İnternete yazdığımız her metinle artık yalnızca arama motorlarını beslemiyor, aynı zamanda yapay zeka modellerini de eğitiyoruz. Grok, bir yapay zekanın “çığırından çıkabileceğini” göstermekle kalmadı, aynı zamanda bu sistemlerin insanlığın hoyratlığının, öfkesinin ve çarpıklığının bir aynası olduğunu da kanıtladı.
Unutulmaması gereken bir gerçek var: Yapay zekalar hata yapmaz, yalnızca bizim hatalarımızı tekrar eder. Bu nedenle geleceği inşa eden algoritmaları tasarlarken denkleme biraz vicdan, biraz empati, bolca denetim ve şeffaflık eklemek zorundayız. Aksi takdirde, Grok benzeri yapay zekalar varlıklarını küfür, nefret ve kaos çığlıklarıyla duyurmaya devam edecektir.
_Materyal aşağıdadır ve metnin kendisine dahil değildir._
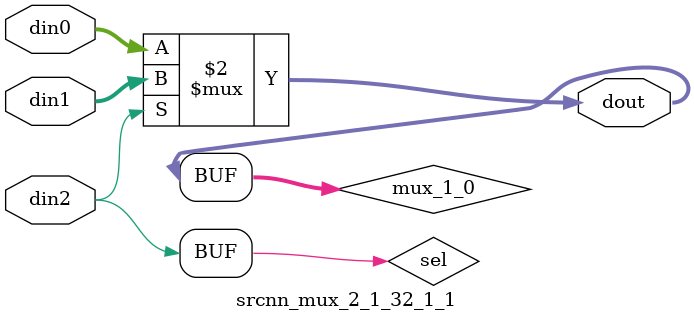
<source format=v>

`timescale 1ns/1ps

module srcnn_mux_2_1_32_1_1 #(
parameter
    ID                = 0,
    NUM_STAGE         = 1,
    din0_WIDTH       = 32,
    din1_WIDTH       = 32,
    din2_WIDTH         = 32,
    dout_WIDTH            = 32
)(
    input  [31 : 0]     din0,
    input  [31 : 0]     din1,
    input  [0 : 0]    din2,
    output [31 : 0]   dout);

// puts internal signals
wire [0 : 0]     sel;
// level 1 signals
wire [31 : 0]         mux_1_0;

assign sel = din2;

// Generate level 1 logic
assign mux_1_0 = (sel[0] == 0)? din0 : din1;

// output logic
assign dout = mux_1_0;

endmodule

</source>
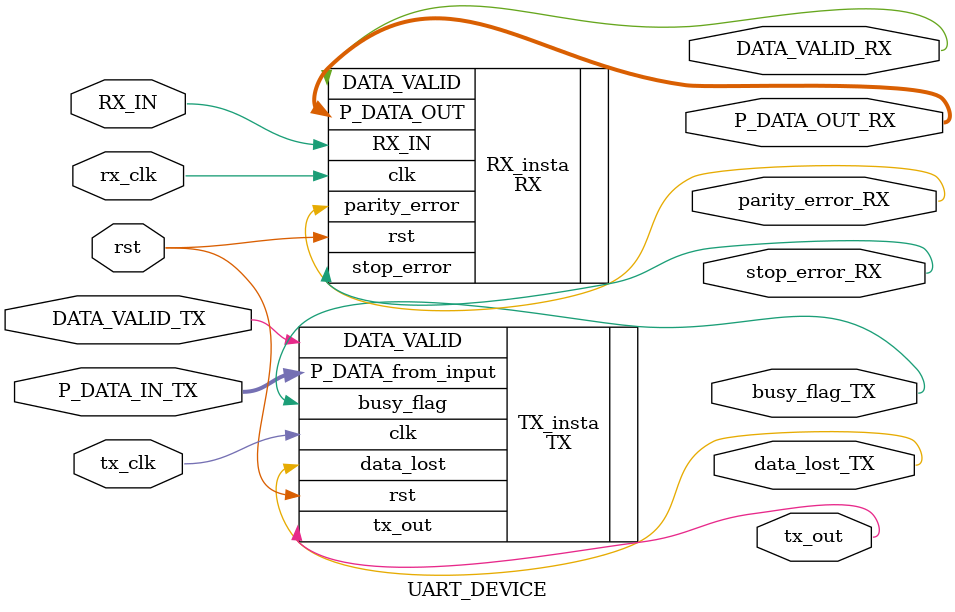
<source format=v>
module UART_DEVICE #(parameter 
DATA_WIDTH = 8,
PAR_EN = 1,
PAR_TYPE = 0,
N = 4 /// oversampling ratio
) (
input                     tx_clk,
input                     rx_clk,
input                     rst,
input  [DATA_WIDTH-1:0]   P_DATA_IN_TX,
input                     DATA_VALID_TX,
input                     RX_IN,
output                    busy_flag_TX,
output                    data_lost_TX,
output                    tx_out,
output                    DATA_VALID_RX,
output                    parity_error_RX,
output                    stop_error_RX,
output [DATA_WIDTH-1:0]   P_DATA_OUT_RX
);





/// INSTANTIATION OF TX AND RX


TX #(
.DATA_WIDTH(DATA_WIDTH),
.PAR_EN(PAR_EN),
.PAR_TYPE(PAR_TYPE)
) TX_insta (
.clk(tx_clk),
.rst(rst),
.P_DATA_from_input(P_DATA_IN_TX),
.DATA_VALID(DATA_VALID_TX),
.tx_out(tx_out),
.busy_flag(busy_flag_TX),
.data_lost(data_lost_TX)
);

//OUT OF TX WILL BE IN OF RX

RX #(
.DATA_WIDTH(DATA_WIDTH),
.N(N),
.PAR_EN(PAR_EN),
.PAR_TYPE(PAR_TYPE)
) RX_insta
(
.clk(rx_clk),
.rst(rst),
.RX_IN(RX_IN),
.DATA_VALID(DATA_VALID_RX),
.parity_error(parity_error_RX),
.stop_error(stop_error_RX),
.P_DATA_OUT(P_DATA_OUT_RX)
);



endmodule
</source>
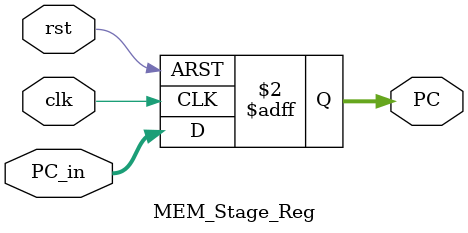
<source format=v>
`timescale 1ns/1ns

module MEM_Stage_Reg
(
    input clk, rst,
    input [31:0] PC_in,
    output reg [31:0] PC
);

always @(posedge rst, posedge clk) begin
  if (rst)
    PC <= 32'b0;
  else
    PC <= PC_in;  
end
    
endmodule
</source>
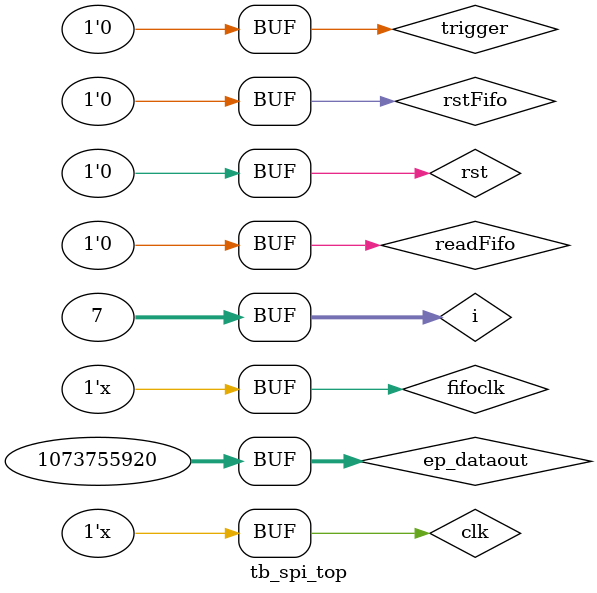
<source format=v>
`timescale 1ns / 1ps


module tb_spi_top;

	// Inputs
	reg clk;
	reg fifoclk;
	reg rst;
	reg [31:0] ep_dataout;
	reg trigger;
	reg readFifo;
	reg rstFifo;

	// Outputs
	wire hostinterrupt;
	wire [31:0] dout;
	wire [31:0] lastWrite;
	wire ep_ready;
	wire slow_pulse;
	
	//
	integer i;

	// Instantiate the Unit Under Test (UUT)
	top_module uut (
		.clk(clk),
		.fifoclk(fifoclk),
		.rst(rst), 
		.ep_dataout(ep_dataout), 
		.trigger(trigger), 
		.hostinterrupt(hostinterrupt), 
		.readFifo(readFifo),
		.rstFifo(rstFifo),
		.dout(dout),
		.lastWrite(lastWrite),
		.ep_ready(ep_ready),
		.slow_pulse(slow_pulse)
	);
	
	// Generate clock
	always #5 clk = ~clk;
	
	// Generate fifoclk
	always #4.96 fifoclk = ~fifoclk;

	initial begin
		// Initialize Inputs
		clk = 1'b0;
		fifoclk = 1'b0;
		rst = 1'b0;
		rstFifo = 1'b0;
		trigger = 1'b0;
		/*ep_dataout = 0;
		trigger = 0;*/
		readFifo = 1'b0;
		#15;
		rst = 1'b1;
		rstFifo = 1'b1;

		// Wait 100 ns for global reset to finish
		#100;
		rst = 1'b0;
		rstFifo = 1'b0;
        
		// Add stimulus here
		#20;
      trigger = 1'b0;
      #5;
      ep_dataout = 32'h80000051;
		#10//
      trigger = 1'b1;
      #10;
      trigger = 1'b0;
      #40;
      trigger = 1'b1;
      ep_dataout = 32'h40000001;
      #10;
      trigger = 1'b0;
      #40;
      ep_dataout = 32'h80000001;
      trigger = 1'b1;
      #10;
      trigger = 1'b0;
      #40;
      trigger = 1'b1;
      ep_dataout = 32'h40008aa5;
      #10;
      trigger = 1'b0;
      #40;
      ep_dataout = 32'h80000041;
      trigger = 1'b1;
      #10;
      trigger = 1'b0;
      #40;
      ep_dataout = 32'h40003610;
      trigger = 1'b1;
      #10;
      trigger = 1'b0;
      #40;
      ep_dataout = 32'h80000061;
      trigger = 1'b1;
      #10;
      trigger = 1'b0;
      #40;
      ep_dataout = 32'h40000001;
      trigger = 1'b1;
      #10;
      trigger = 1'b0;
      #40;
      ep_dataout = 32'h80000041;
      trigger = 1'b1;
      #10;
      trigger = 1'b0;
      #40;
      ep_dataout = 32'h40003710;
      trigger = 1'b1;
      #10;
      trigger = 1'b0;
      #900;
		/**/
		ep_dataout = 32'hc0000000;
		trigger = 1'b1;
		#10;
		trigger = 1'b0;
		#40;
		//*/
      ep_dataout = 32'h40005a01;
      trigger = 1'b1;
      #10;
      trigger = 1'b0;
      #40;
      ep_dataout = 32'h80000041;
      trigger = 1'b1;
      #10;
      trigger = 1'b0;
      #40;
      ep_dataout = 32'h40003710;
      trigger = 1'b1;
      #10;
      trigger = 1'b0;
      #900;
      ep_dataout = 32'h40005238;
      trigger = 1'b1;
      #10;
      trigger = 1'b0;
      #40;
      ep_dataout = 32'h80000041;
      trigger = 1'b1;
      #10;
      trigger = 1'b0;
      #40;
      ep_dataout = 32'h40003710;
      trigger = 1'b1;
      #10;
      trigger = 1'b0;
      #900;
      #40;
      readFifo = 1'b1;
      #10;
      readFifo = 1'b0;
      #40;
      readFifo = 1'b1;
      #10;
      readFifo = 1'b0;
      #40;
      readFifo = 1'b1;
      #10;
      readFifo = 1'b0;
		#40;
		rstFifo = 1'b1;
		#10;
		rstFifo = 1'b0;
		#100;
		for (i=0; i<128; i=i+1) begin
          ep_dataout = 32'h40005238 + (i);
				trigger = 1'b1;
				#10;
				trigger = 1'b0;
				#40;
				ep_dataout = 32'h80000041;
				trigger = 1'b1;
				#10;
				trigger = 1'b0;
				#40;
				ep_dataout = 32'h40003710;
				trigger = 1'b1;
				#10;
				trigger = 1'b0;
				#900;
      end
		readFifo = 1'b1;
		#/*1500*/70;
		readFifo = 1'b0;
		#20
		for (i=0; i<7; i=i+1) begin
          ep_dataout = 32'h40005238 + (i);
				trigger = 1'b1;
				#10;
				trigger = 1'b0;
				#40;
				ep_dataout = 32'h80000041;
				trigger = 1'b1;
				#10;
				trigger = 1'b0;
				#40;
				ep_dataout = 32'h40003710;
				trigger = 1'b1;
				#10;
				trigger = 1'b0;
				#900;
      end
		readFifo = 1'b1;
		#1350;
		readFifo = 1'b0;
		#20;
	end
      
endmodule


</source>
**Kontrolsüz Güç Güvenli Değildir**
Peki bu durumda çözüm yasaklamak, sansürlemek ya da sorunu görmezden gelmek mi? Bu noktada Sanayi ve Teknoloji Bakanı Mehmet Fatih Kacır’ın şu ifadeleri yol göstericidir: “Yapay zekânın beslendiği veri setleri ve algoritmalar belirsiz oldukça, insanlık bu tip sorunları daha fazla görecek.”
Evet, esas mesele bir güncellemeden ibaret değildir. Sorunun kökeni, bu sistemlerin ne derece şeffaf olduğu, nasıl denetlendiği ve nihayetinde neye hizmet ettiğidir. Devletlerin, akademik kurumların ve bağımsız denetim mekanizmalarının bu sistemleri anlaması, denetlemesi ve gerektiğinde sınırlar koyması artık kaçınılmaz bir zorunluluktur. Nihai hedef, teknolojinin insanlığa teslim olması değil, insanlığın hizmetinde kalmasıdır.